Understand and review pre-pandemic licensing requirements

It’s crucial to thoroughly examine and comprehend the pre-pandemic licensing requirements for your organization. This encompasses state regulations, accreditation standards, and any other relevant licensing requirements. Doing so will help you pinpoint any compliance gaps and devise a plan to address them.

Create a thorough plan for compliance

Once you’ve identified any compliance gaps, create a detailed plan to tackle them. This plan should involve updating policies and procedures, training staff, and implementing any necessary changes to practices or arrangements. Additionally, your plan should incorporate regular monitoring and auditing to ensure sustained compliance.

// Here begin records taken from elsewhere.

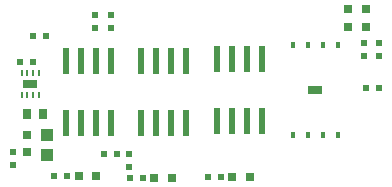
<source format=gtp>
G75*
%MOIN*%
%OFA0B0*%
%FSLAX25Y25*%
%IPPOS*%
%LPD*%
%AMOC8*
5,1,8,0,0,1.08239X$1,22.5*
%
%ADD10R,0.02400X0.08700*%
%ADD11R,0.03150X0.03150*%
%ADD12R,0.02362X0.01969*%
%ADD13R,0.00984X0.01969*%
%ADD14R,0.05118X0.02756*%
%ADD15R,0.02756X0.03543*%
%ADD16R,0.01969X0.02362*%
%ADD17R,0.03937X0.04331*%
%ADD18R,0.01772X0.02165*%
D10*
X0102979Y0026650D03*
X0107979Y0026650D03*
X0112979Y0026650D03*
X0117979Y0026650D03*
X0127979Y0026650D03*
X0132979Y0026650D03*
X0137979Y0026650D03*
X0142979Y0026650D03*
X0153479Y0027150D03*
X0158479Y0027150D03*
X0163479Y0027150D03*
X0168479Y0027150D03*
X0142979Y0047250D03*
X0137979Y0047250D03*
X0132979Y0047250D03*
X0127979Y0047250D03*
X0117979Y0047250D03*
X0112979Y0047250D03*
X0107979Y0047250D03*
X0102979Y0047250D03*
X0153479Y0047750D03*
X0158479Y0047750D03*
X0163479Y0047750D03*
X0168479Y0047750D03*
D11*
X0196979Y0058497D03*
X0202979Y0058497D03*
X0202979Y0064403D03*
X0196979Y0064403D03*
X0090229Y0022653D03*
X0090229Y0016747D03*
X0107276Y0008800D03*
X0113181Y0008800D03*
X0132526Y0008250D03*
X0138431Y0008250D03*
X0158526Y0008450D03*
X0164431Y0008450D03*
D12*
X0085379Y0012385D03*
X0085379Y0016715D03*
X0124179Y0016265D03*
X0124179Y0011935D03*
X0202479Y0048785D03*
X0207479Y0048785D03*
X0207479Y0053115D03*
X0202479Y0053115D03*
X0118129Y0058035D03*
X0112829Y0058035D03*
X0112829Y0062365D03*
X0118129Y0062365D03*
D13*
X0094181Y0043190D03*
X0092213Y0043190D03*
X0090244Y0043190D03*
X0088276Y0043190D03*
X0088276Y0035710D03*
X0090244Y0035710D03*
X0092213Y0035710D03*
X0094181Y0035710D03*
D14*
X0091229Y0039450D03*
X0186146Y0037683D03*
D15*
X0095288Y0029450D03*
X0090170Y0029450D03*
D16*
X0115763Y0016300D03*
X0120094Y0016300D03*
X0124363Y0008300D03*
X0128694Y0008300D03*
X0150313Y0008450D03*
X0154644Y0008450D03*
X0103444Y0008800D03*
X0099113Y0008800D03*
X0092144Y0046900D03*
X0087813Y0046900D03*
X0092063Y0055450D03*
X0096394Y0055450D03*
X0203013Y0038250D03*
X0207344Y0038250D03*
D17*
X0096679Y0022546D03*
X0096679Y0015854D03*
D18*
X0178646Y0022683D03*
X0183646Y0022683D03*
X0188646Y0022683D03*
X0193646Y0022683D03*
X0193646Y0052683D03*
X0188646Y0052683D03*
X0183646Y0052683D03*
X0178646Y0052683D03*
M02*

</source>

Communicate with staff and patients effectively

Clear communication is critical during the transition to pre-pandemic licensing requirements. Make sure to convey any changes to staff and patients, ensuring everyone is aware of new policies and procedures. This approach can help maintain compliance and enhance patient safety.

Prioritize patient safety

Patient safety should remain a top concern during the shift to pre-pandemic licensing requirements. This involves implementing best practices for infection prevention and control, guaranteeing proper documentation and record-keeping, and continuously monitoring and addressing potential safety issues.

FAQs

  • What are the licensing changes that were implemented during the pandemic?
    During the pandemic, many licensing requirements were temporarily relaxed to help healthcare professionals and organizations cope with the increased demand for services. For example, some states allowed healthcare providers to practice across state lines, and certain telehealth regulations were loosened to make it easier for patients to receive care remotely.
  • When will healthcare professionals be required to return to pre-pandemic licensing requirements?
    The Centers for Medicare & Medicaid Services (CMS) has announced that healthcare professionals and organizations should prepare to return to pre-pandemic licensing requirements by May 11, 2023. Providers should review the HHS guidance and relevant state rules to confirm and comply with the revised standards.
  • What are the key considerations for healthcare professionals and organizations during the transition back to pre-pandemic licensing?
    It’s important to identify any practices or arrangements that need to be revised in order to comply with regulations, update policies and practices, and train staff on the changes. Healthcare professionals and organizations should also keep an eye out for any new legislation or agency action related to applicable standards. Failure to take these steps may expose your organization to liability for noncompliance once the PHE ends.
  • What are some strategies for adapting to pre-pandemic licensing requirements?
    To optimize licensing compliance and ensure patient safety during the transition, healthcare professionals and organizations should consider implementing best practices such as conducting self-audits, identifying areas of potential risk, and engaging with regulatory bodies to seek guidance and feedback. Additionally, ensuring open communication between staff and patients can help to mitigate any disruptions or confusion caused by the transition.